= Lou Zivkovich =

Canadian football player

Lou Zivkovich was a defensive end for the Calgary Stampeders in the Canadian Football League (CFL). He is widely known for appearing as the July 1974 centerfold in Playgirl at the age of 33.

==Early life==
Zivkovic is the son of Canadian immigrants. He attended the University of Miami where he received a degree in Physical Education and English.

==Playgirl pictorial==
In this photo spread, (taken during an expense paid trip to Hawaii), the muscular and hirsute Zivkovich displayed his 6'4" 216 lb. physique—46" chest and 35" waist—in a series of shots which consistently featured full-frontal nudity.

Copies of the magazine quickly became something of a collector's item and even sparked brief talk of an acting career for Zivkovich. (He played a supporting role in an episode of McMillan and Wife, which aired on October 26, 1975.)

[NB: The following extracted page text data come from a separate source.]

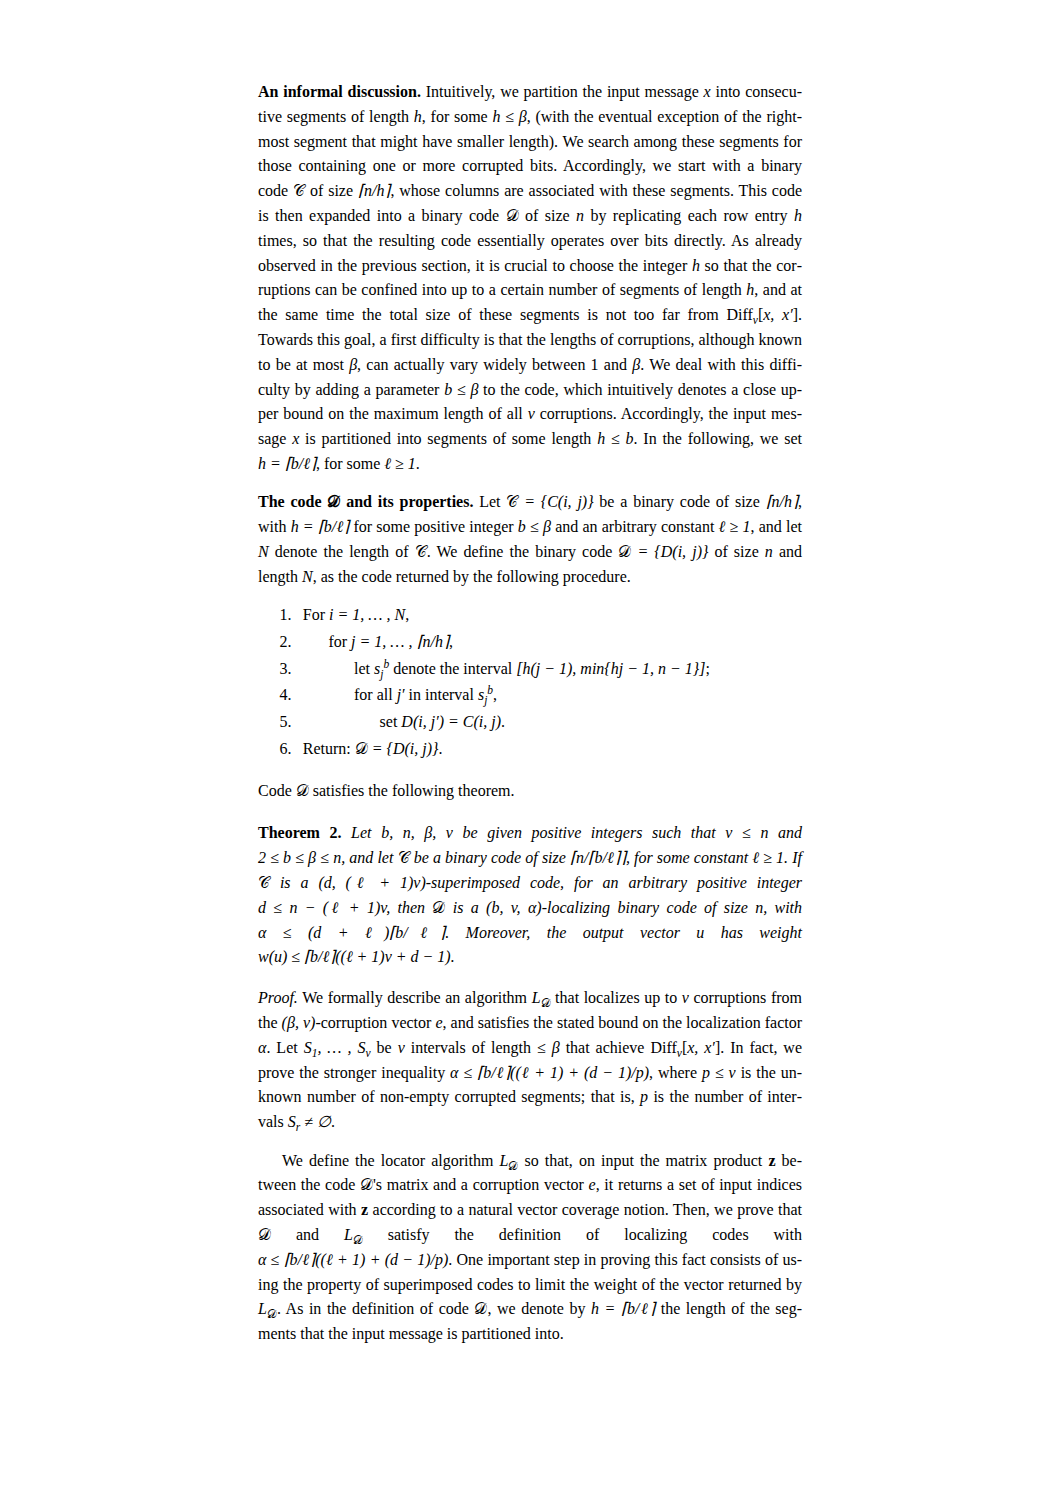An informal discussion. Intuitively, we partition the input message x into consecutive segments of length h, for some h ≤ β, (with the eventual exception of the rightmost segment that might have smaller length). We search among these segments for those containing one or more corrupted bits. Accordingly, we start with a binary code 𝒞 of size ⌈n/h⌉, whose columns are associated with these segments. This code is then expanded into a binary code 𝒟 of size n by replicating each row entry h times, so that the resulting code essentially operates over bits directly. As already observed in the previous section, it is crucial to choose the integer h so that the corruptions can be confined into up to a certain number of segments of length h, and at the same time the total size of these segments is not too far from Diffv[x, x′]. Towards this goal, a first difficulty is that the lengths of corruptions, although known to be at most β, can actually vary widely between 1 and β. We deal with this difficulty by adding a parameter b ≤ β to the code, which intuitively denotes a close upper bound on the maximum length of all v corruptions. Accordingly, the input message x is partitioned into segments of some length h ≤ b. In the following, we set h = ⌈b/ℓ⌉, for some ℓ ≥ 1.
The code 𝒟 and its properties. Let 𝒞 = {C(i, j)} be a binary code of size ⌈n/h⌉, with h = ⌈b/ℓ⌉ for some positive integer b ≤ β and an arbitrary constant ℓ ≥ 1, and let N denote the length of 𝒞. We define the binary code 𝒟 = {D(i, j)} of size n and length N, as the code returned by the following procedure.
1. For i = 1, … , N,
2. for j = 1, … , ⌈n/h⌉,
3. let sjb denote the interval [h(j − 1), min{hj − 1, n − 1}];
4. for all j′ in interval sjb,
5. set D(i, j′) = C(i, j).
6. Return: 𝒟 = {D(i, j)}.
Code 𝒟 satisfies the following theorem.
Theorem 2. Let b, n, β, v be given positive integers such that v ≤ n and 2 ≤ b ≤ β ≤ n, and let 𝒞 be a binary code of size ⌈n/⌈b/ℓ⌉⌉, for some constant ℓ ≥ 1. If 𝒞 is a (d, (ℓ + 1)v)-superimposed code, for an arbitrary positive integer d ≤ n − (ℓ + 1)v, then 𝒟 is a (b, v, α)-localizing binary code of size n, with α ≤ (d + ℓ)⌈b/ℓ⌉. Moreover, the output vector u has weight w(u) ≤ ⌈b/ℓ⌉((ℓ + 1)v + d − 1).
Proof. We formally describe an algorithm L𝒟 that localizes up to v corruptions from the (β, v)-corruption vector e, and satisfies the stated bound on the localization factor α. Let S1, … , Sv be v intervals of length ≤ β that achieve Diffv[x, x′]. In fact, we prove the stronger inequality α ≤ ⌈b/ℓ⌉((ℓ + 1) + (d − 1)/p), where p ≤ v is the unknown number of non-empty corrupted segments; that is, p is the number of intervals Sr ≠ ∅.
We define the locator algorithm L𝒟 so that, on input the matrix product z between the code 𝒟's matrix and a corruption vector e, it returns a set of input indices associated with z according to a natural vector coverage notion. Then, we prove that 𝒟 and L𝒟 satisfy the definition of localizing codes with α ≤ ⌈b/ℓ⌉((ℓ + 1) + (d − 1)/p). One important step in proving this fact consists of using the property of superimposed codes to limit the weight of the vector returned by L𝒟. As in the definition of code 𝒟, we denote by h = ⌈b/ℓ⌉ the length of the segments that the input message is partitioned into.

However, there were unfortunate ramifications. The high school in Apple Valley, California, where Zivkovich worked as a physical education teacher fired him, charging that his appearance in a nude centerfold showed he was not a proper role model for students. Many students as well as fellow teachers then came to the defense of Zivkovich, who stated: "I don't see anything wrong with a nude body that is a work of art." The case went to a state appeals panel which admonished Zivkovich for a "mistake in judgment" but ruled in March 1975 that he could not be fired.

One year later, in March 1976, Zivkovich—along with a bevy of musclemen—appeared with Mae West in a TV special titled "Dick Cavett's Backlot USA." Mae West's biographer, Simon Louvish, describes Zivkovich at this point as being Mae West's "frequent escort."